Cytochrome P450 26A1 modulates natural killer cells in mouse early pregnancy

Cytochrome P450 26A1 (CYP26A1) has a spatiotemporal expression pattern in the uterus, with a significant increase in mRNA and protein levels during peri‐implantation. Inhibiting the function or expression of CYP26A1 can cause pregnancy failure, suggesting an important regulatory role of CYP26A1 in the maintenance of pregnancy. However, little is known about the exact mechanism involved. In this study, using a pCR3.1‐cyp26a1 plasmid immunization mouse model and a Cyp26a1‐MO (Cyp26a1‐specific antisense oligos) knockdown mouse model, we report that the number of Dolichos biflorus agglutinin (DBA) lectin‐positive uterine natural killer (uNK) cells was reduced in pCR3.1‐cyp26a1 plasmid immunized and Cyp26a1‐MO‐treated mice. In contrast, the percentage of CD3(−) CD49b(+) NK cells in the uteri from the treatment group was significantly higher than that of the control group in both models.

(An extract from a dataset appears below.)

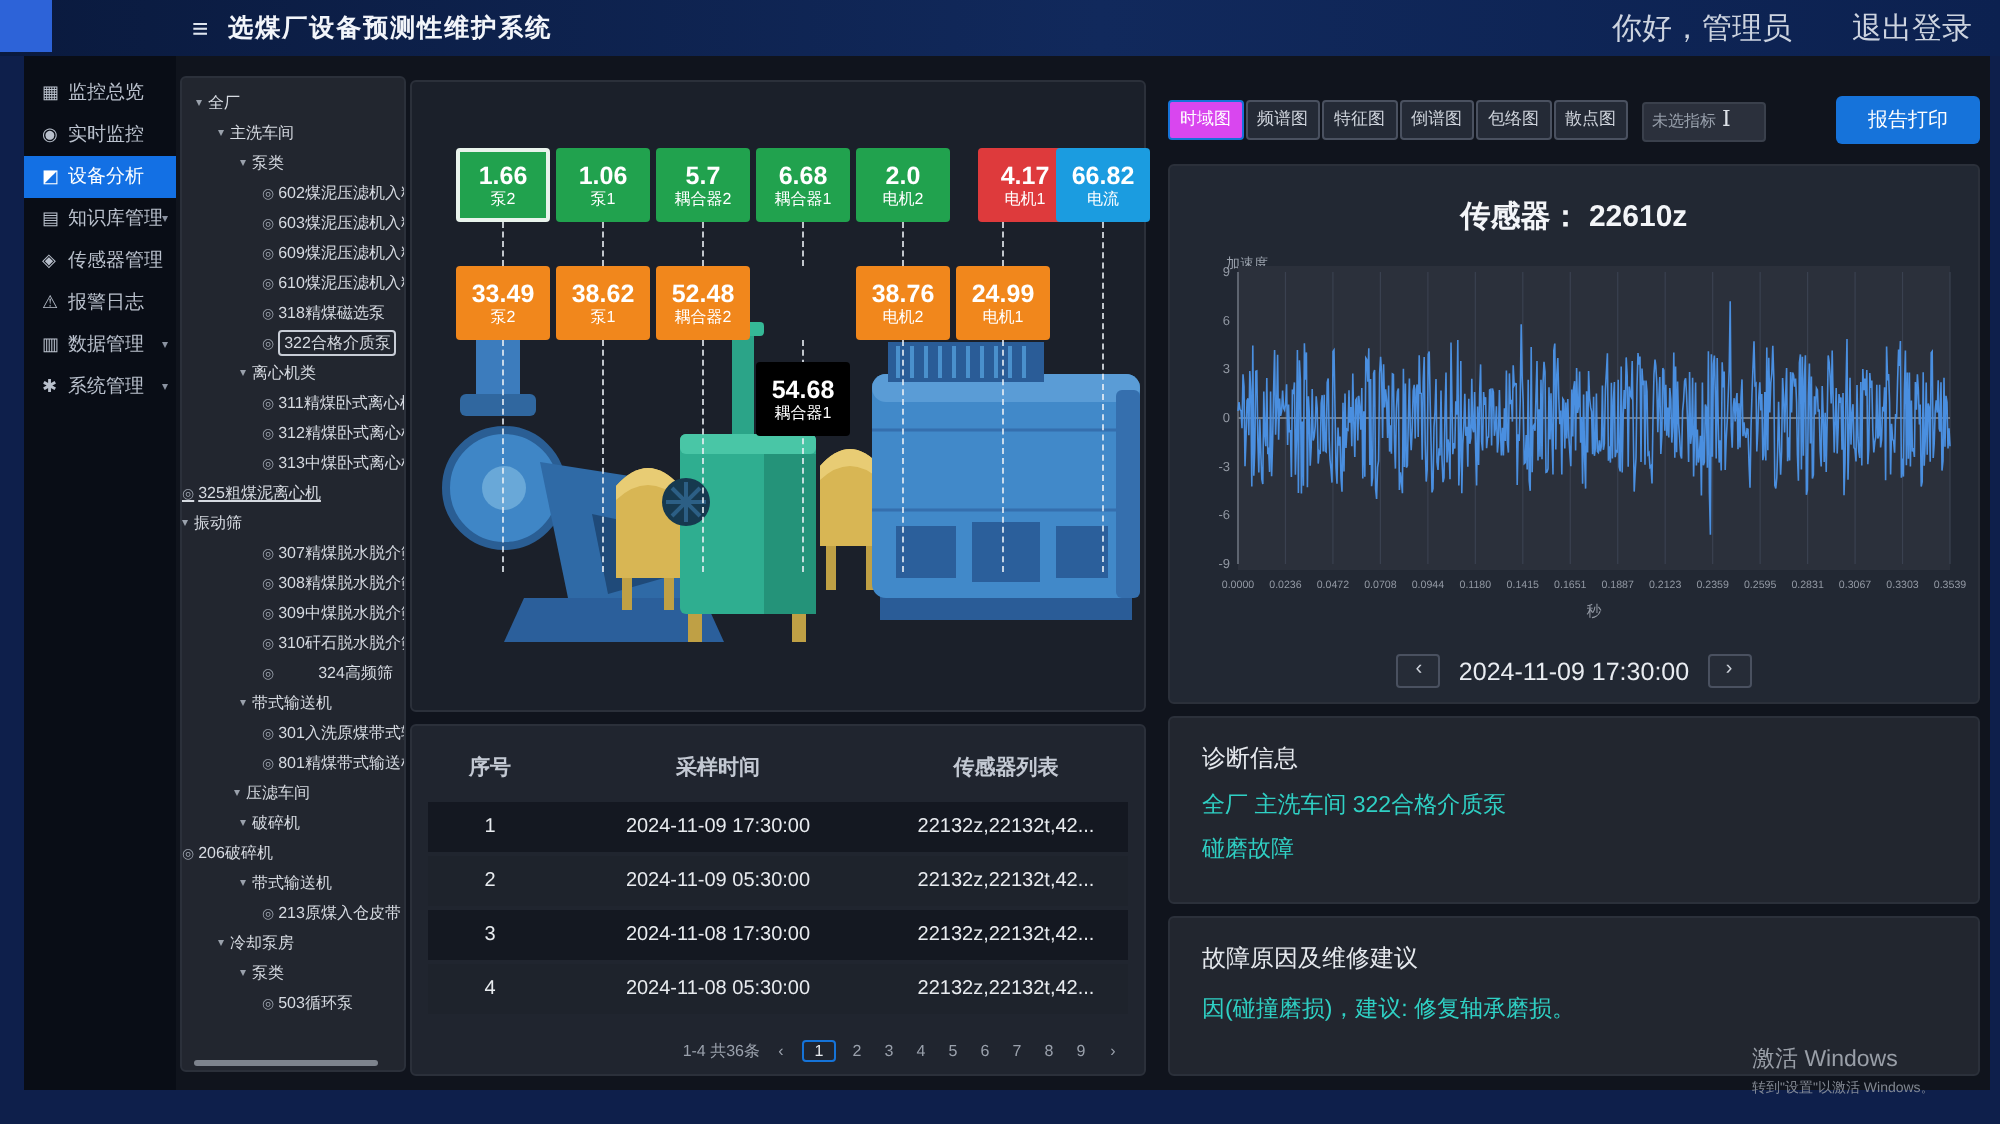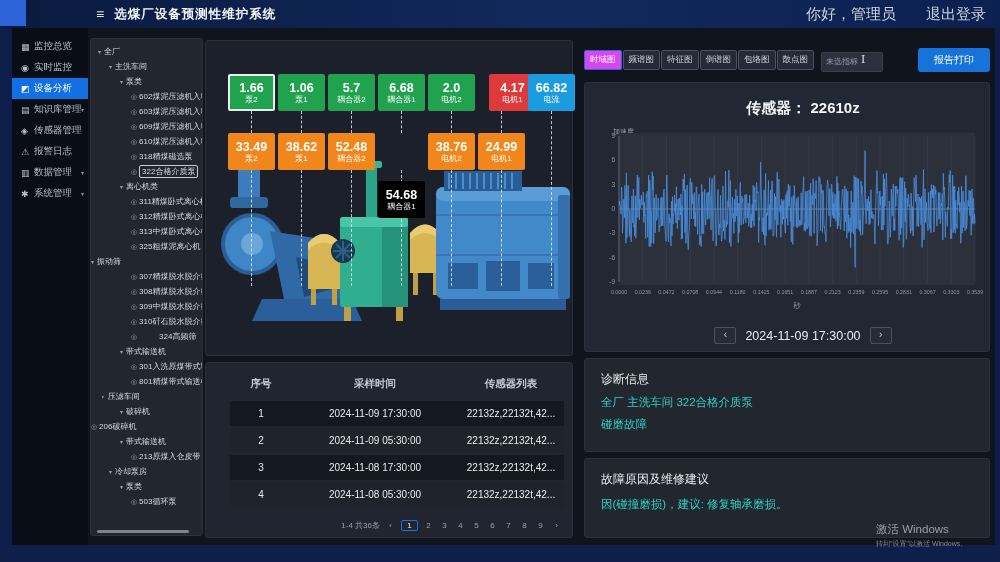"1.66" .card { padding-left: 16px -> none }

Similarly, significantly up‐regulated expression of CD49b (a pan‐NK cell marker), interferon gamma, CCL2, CCR2 (CCL2 receptor) and CCL3 were detected in the uteri of pCR3.1‐cyp26a1‐ and Cyp26a1‐MO‐treated mice. Transcriptome analysis suggested that CYP26A1 might regulate NK cells through chemokines. In conclusion, the present data suggest that silencing CYP26A1 expression/function can decrease the number of uNK cells and significantly increase the percentage of CD3(−) CD49b(+) NK cells in the uteri of pregnant mice. These findings provide a new line of evidence correlating the deleterious effects of blocking CYP26A1 in pregnancy with the aberrant regulation of NK cells in the uterus.